• Record set
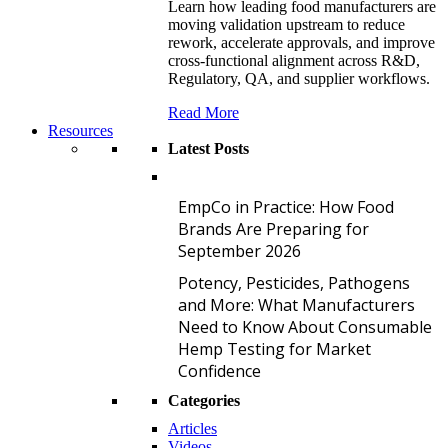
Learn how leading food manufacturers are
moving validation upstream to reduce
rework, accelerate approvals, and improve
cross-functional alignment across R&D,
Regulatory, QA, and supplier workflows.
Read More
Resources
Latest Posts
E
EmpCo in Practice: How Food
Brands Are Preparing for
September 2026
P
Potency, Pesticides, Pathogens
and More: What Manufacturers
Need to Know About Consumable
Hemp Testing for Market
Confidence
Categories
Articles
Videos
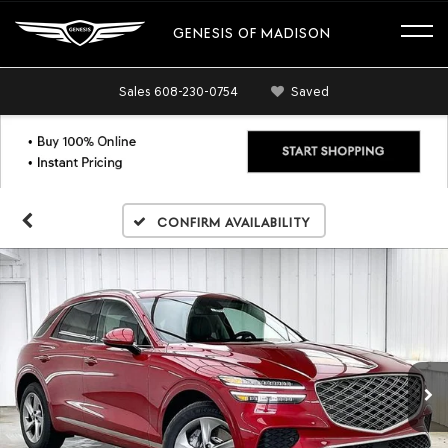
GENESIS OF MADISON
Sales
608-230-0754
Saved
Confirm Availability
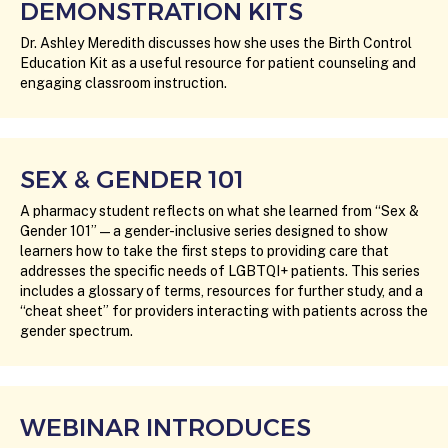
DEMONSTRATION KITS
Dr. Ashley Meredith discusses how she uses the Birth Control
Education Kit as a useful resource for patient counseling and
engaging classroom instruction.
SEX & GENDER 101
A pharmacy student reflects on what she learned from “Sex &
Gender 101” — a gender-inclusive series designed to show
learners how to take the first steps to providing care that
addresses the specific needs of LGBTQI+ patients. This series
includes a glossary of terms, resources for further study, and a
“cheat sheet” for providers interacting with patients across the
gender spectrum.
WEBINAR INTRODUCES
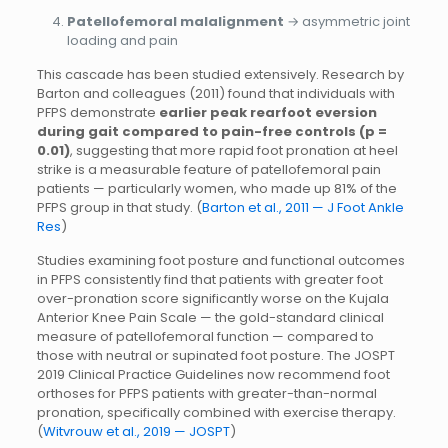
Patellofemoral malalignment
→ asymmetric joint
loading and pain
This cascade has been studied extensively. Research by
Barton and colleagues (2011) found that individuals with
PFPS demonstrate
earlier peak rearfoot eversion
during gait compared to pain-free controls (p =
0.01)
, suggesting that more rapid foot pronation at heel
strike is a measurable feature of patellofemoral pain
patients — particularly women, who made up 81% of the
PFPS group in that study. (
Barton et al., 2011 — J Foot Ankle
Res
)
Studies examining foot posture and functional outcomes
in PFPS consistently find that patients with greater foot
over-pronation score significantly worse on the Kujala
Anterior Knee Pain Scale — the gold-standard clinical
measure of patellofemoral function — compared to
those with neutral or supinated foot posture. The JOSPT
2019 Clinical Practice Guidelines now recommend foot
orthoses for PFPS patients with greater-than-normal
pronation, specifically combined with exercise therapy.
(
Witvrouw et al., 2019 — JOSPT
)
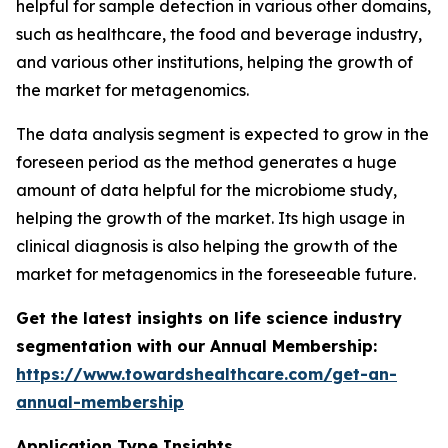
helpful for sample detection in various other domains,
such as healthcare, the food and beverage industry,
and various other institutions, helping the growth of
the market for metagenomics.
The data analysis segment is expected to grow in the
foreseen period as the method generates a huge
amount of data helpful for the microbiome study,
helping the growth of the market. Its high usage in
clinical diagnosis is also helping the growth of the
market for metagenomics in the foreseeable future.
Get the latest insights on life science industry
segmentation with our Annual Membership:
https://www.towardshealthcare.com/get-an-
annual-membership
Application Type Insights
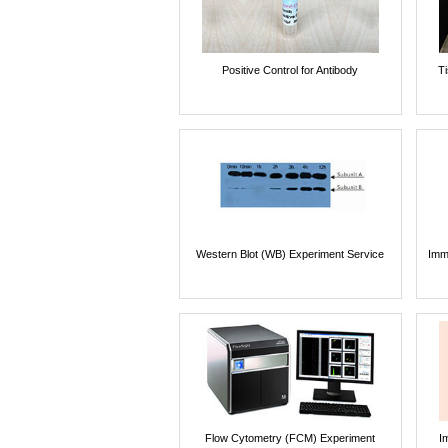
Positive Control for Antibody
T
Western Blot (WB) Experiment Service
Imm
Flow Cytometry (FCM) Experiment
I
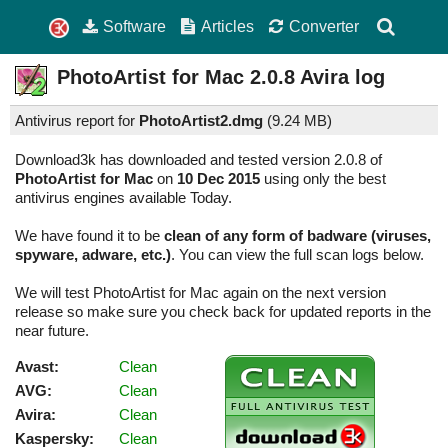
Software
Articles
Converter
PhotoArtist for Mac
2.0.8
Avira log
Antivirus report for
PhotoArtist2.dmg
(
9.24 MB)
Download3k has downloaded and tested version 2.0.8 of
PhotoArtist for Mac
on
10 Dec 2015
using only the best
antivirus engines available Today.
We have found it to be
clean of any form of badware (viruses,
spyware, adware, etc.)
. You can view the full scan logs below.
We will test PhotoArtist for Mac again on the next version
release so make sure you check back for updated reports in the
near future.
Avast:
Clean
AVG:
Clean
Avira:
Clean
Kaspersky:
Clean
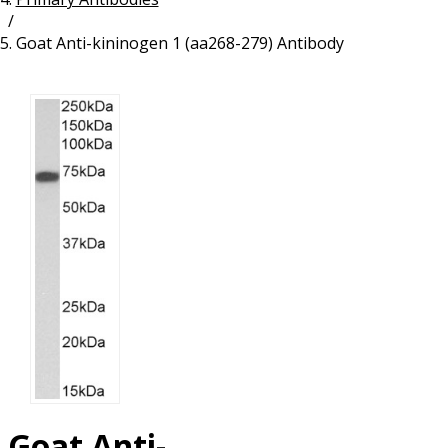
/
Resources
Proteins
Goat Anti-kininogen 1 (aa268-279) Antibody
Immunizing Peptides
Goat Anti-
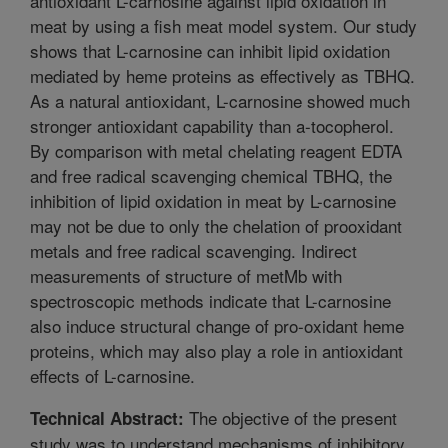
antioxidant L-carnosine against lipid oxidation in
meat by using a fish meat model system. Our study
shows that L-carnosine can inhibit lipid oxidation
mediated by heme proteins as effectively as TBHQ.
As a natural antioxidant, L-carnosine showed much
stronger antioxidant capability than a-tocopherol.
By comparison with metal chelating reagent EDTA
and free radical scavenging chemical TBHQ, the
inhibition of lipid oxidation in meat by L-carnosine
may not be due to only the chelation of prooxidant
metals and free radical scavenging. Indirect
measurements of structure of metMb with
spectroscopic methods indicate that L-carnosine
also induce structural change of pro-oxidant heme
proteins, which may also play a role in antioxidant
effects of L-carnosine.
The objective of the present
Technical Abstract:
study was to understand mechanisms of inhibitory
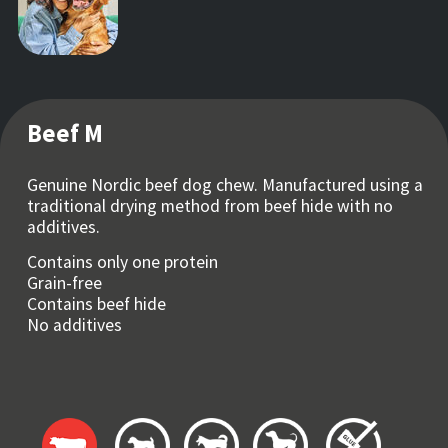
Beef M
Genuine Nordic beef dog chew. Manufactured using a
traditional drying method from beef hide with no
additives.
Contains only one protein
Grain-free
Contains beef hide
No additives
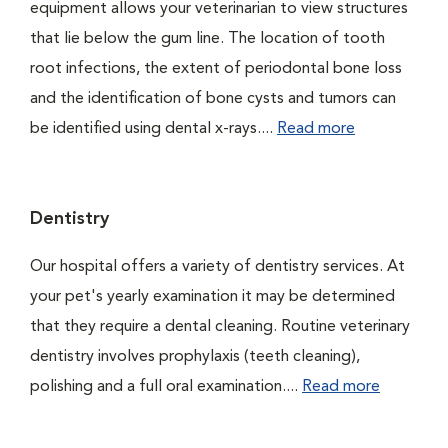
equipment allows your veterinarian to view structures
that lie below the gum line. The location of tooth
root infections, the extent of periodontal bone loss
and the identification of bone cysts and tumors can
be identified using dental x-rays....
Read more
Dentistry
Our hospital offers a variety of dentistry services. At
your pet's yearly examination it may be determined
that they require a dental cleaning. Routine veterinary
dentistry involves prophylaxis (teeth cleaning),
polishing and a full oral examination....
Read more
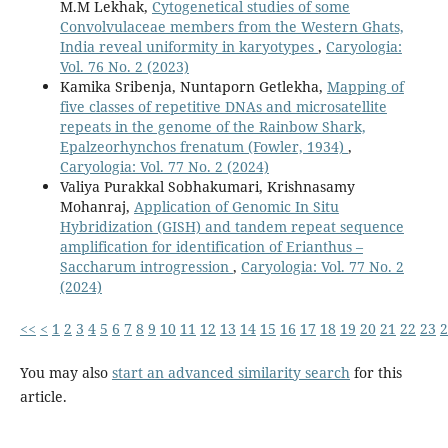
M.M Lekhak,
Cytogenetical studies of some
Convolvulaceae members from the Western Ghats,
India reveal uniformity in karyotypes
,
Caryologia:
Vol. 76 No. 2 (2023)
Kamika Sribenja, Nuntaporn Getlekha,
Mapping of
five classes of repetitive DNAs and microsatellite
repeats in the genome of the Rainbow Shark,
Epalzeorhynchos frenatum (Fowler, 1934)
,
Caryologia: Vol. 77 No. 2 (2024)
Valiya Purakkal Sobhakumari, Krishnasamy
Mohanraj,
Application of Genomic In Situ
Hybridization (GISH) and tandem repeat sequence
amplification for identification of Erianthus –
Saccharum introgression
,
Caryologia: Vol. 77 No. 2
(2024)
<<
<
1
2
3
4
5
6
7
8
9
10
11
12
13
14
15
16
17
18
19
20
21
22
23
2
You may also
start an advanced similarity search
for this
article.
==
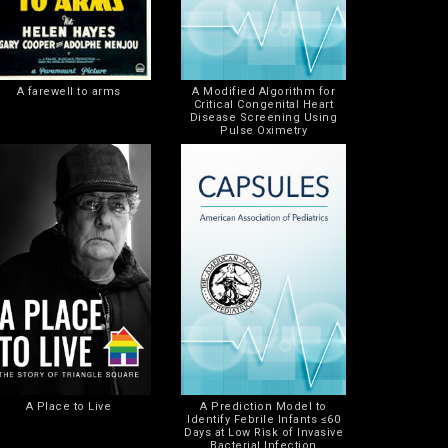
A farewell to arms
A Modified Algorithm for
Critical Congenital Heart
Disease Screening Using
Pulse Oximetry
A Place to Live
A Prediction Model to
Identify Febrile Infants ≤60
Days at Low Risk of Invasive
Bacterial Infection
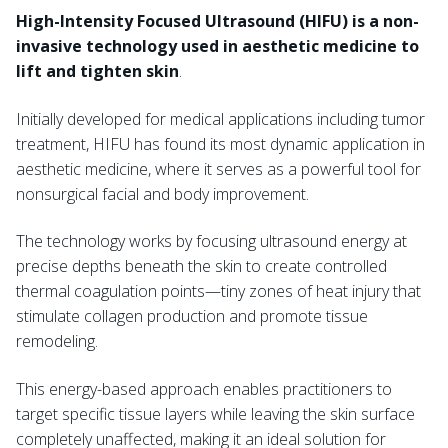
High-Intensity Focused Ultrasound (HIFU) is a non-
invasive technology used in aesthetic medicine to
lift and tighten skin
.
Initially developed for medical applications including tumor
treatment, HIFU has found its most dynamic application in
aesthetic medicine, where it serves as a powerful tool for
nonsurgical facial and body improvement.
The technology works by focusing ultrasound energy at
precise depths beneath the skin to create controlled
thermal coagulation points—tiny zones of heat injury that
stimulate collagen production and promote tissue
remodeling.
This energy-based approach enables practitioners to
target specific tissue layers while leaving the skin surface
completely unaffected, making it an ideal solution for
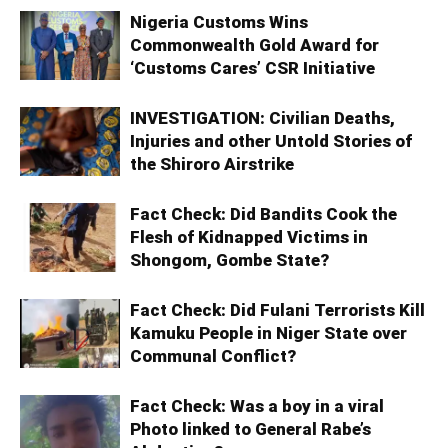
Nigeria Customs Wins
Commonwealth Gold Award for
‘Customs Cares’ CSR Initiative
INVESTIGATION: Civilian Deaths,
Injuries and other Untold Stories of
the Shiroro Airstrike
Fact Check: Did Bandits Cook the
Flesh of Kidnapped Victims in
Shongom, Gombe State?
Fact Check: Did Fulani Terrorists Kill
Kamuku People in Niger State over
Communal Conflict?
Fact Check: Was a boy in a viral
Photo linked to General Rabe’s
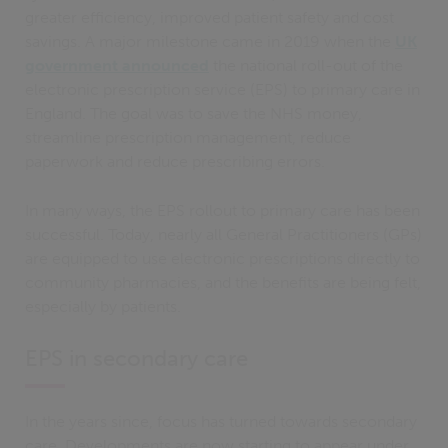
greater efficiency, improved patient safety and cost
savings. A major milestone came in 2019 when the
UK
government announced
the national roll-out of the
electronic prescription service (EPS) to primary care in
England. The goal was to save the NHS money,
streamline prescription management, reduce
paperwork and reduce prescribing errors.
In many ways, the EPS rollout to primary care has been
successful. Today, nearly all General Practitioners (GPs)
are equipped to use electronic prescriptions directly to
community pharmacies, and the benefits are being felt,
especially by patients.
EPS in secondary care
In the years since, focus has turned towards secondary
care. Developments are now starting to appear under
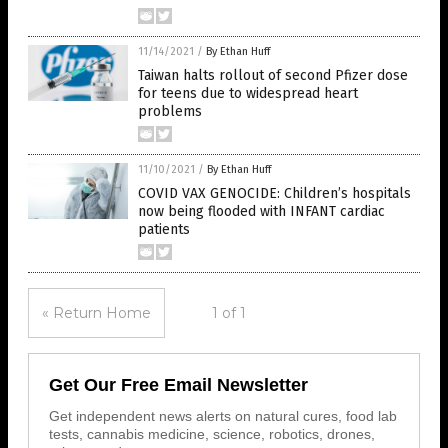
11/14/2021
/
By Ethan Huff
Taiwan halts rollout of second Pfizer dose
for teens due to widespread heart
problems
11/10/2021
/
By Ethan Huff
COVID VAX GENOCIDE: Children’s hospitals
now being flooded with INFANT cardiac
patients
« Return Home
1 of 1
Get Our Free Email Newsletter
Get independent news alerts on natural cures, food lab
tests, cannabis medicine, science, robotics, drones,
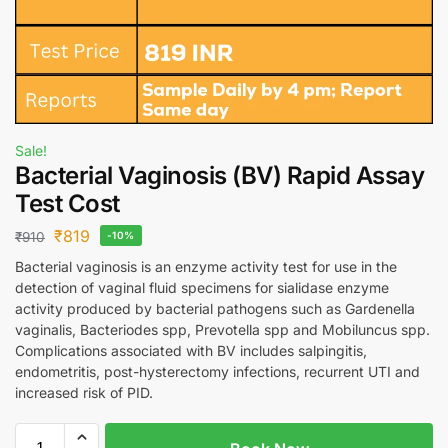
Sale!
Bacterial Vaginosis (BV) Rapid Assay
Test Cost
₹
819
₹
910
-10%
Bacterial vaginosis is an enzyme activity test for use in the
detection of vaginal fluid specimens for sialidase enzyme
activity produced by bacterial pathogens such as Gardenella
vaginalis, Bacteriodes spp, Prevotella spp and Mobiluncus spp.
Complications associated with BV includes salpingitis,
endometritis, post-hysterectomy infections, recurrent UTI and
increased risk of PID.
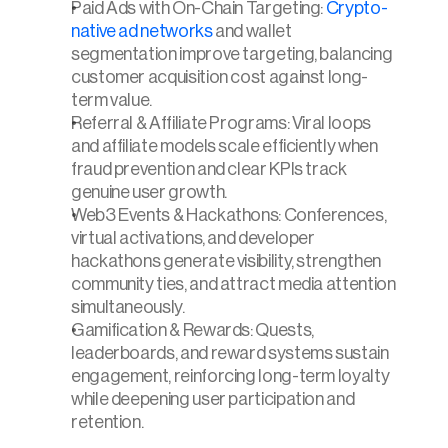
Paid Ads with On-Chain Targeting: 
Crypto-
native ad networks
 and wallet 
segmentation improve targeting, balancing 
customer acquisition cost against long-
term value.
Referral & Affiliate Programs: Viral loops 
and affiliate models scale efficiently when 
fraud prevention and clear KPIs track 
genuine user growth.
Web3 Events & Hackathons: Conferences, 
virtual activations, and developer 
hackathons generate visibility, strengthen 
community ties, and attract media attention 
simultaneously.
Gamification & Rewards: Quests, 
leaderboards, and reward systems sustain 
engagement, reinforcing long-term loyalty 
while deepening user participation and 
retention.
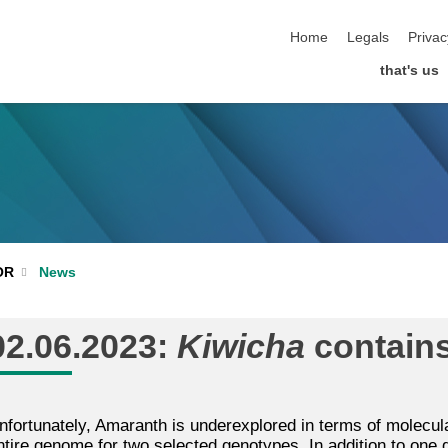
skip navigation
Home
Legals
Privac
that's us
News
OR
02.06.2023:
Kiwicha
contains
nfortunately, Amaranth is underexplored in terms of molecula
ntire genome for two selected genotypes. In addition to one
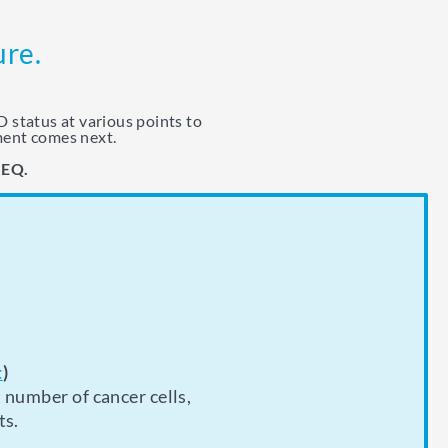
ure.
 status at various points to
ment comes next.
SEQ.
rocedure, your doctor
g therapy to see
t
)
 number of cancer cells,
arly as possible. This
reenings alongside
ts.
--
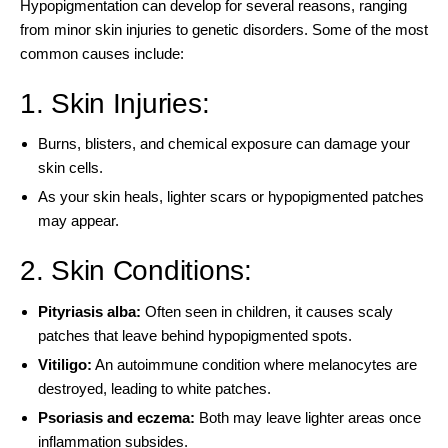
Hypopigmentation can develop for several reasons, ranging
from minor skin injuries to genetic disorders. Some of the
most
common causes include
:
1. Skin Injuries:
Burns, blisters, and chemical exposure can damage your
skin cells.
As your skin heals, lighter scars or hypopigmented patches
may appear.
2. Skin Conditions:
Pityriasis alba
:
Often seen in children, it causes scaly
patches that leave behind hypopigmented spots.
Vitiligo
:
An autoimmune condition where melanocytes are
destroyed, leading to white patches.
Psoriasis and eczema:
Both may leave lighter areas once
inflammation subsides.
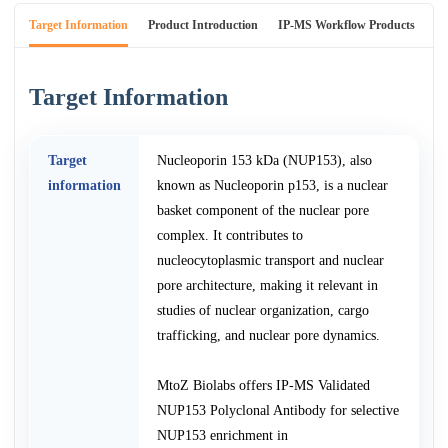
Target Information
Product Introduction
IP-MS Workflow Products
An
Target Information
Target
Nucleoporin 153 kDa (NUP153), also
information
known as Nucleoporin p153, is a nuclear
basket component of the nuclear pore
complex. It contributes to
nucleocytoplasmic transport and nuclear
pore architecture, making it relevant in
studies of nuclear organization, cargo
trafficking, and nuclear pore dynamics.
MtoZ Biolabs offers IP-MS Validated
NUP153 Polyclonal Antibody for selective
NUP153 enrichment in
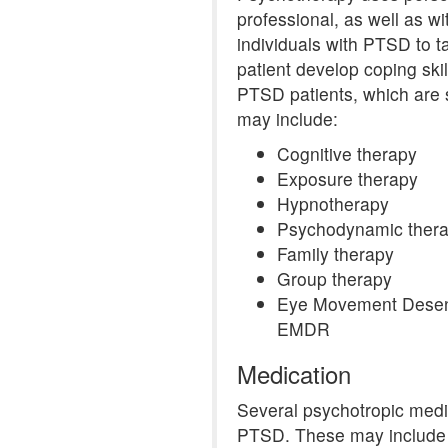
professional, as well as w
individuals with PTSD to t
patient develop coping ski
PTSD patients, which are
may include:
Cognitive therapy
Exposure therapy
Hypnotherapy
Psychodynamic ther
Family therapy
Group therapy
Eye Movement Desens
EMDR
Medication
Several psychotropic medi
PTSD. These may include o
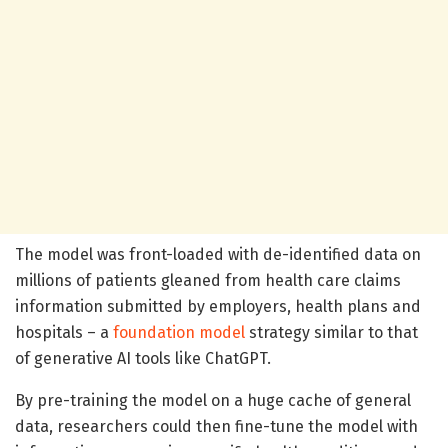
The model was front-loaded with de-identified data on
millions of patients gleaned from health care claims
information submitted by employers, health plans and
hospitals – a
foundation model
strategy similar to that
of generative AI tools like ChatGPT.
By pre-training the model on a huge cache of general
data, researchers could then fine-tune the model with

• Exercise prompt
Please transcribe exactly the lines above from the line that has "Kamika Sribenja, Nuntaporn" up to and including the line that has "Application of Genomic In Situ"; no other line belongs in the answer.

• Exercise solution
Kamika Sribenja, Nuntaporn Getlekha,
Mapping of
five classes of repetitive DNAs and microsatellite
repeats in the genome of the Rainbow Shark,
Epalzeorhynchos frenatum (Fowler, 1934)
,
Caryologia: Vol. 77 No. 2 (2024)
Valiya Purakkal Sobhakumari, Krishnasamy
Mohanraj,
Application of Genomic In Situ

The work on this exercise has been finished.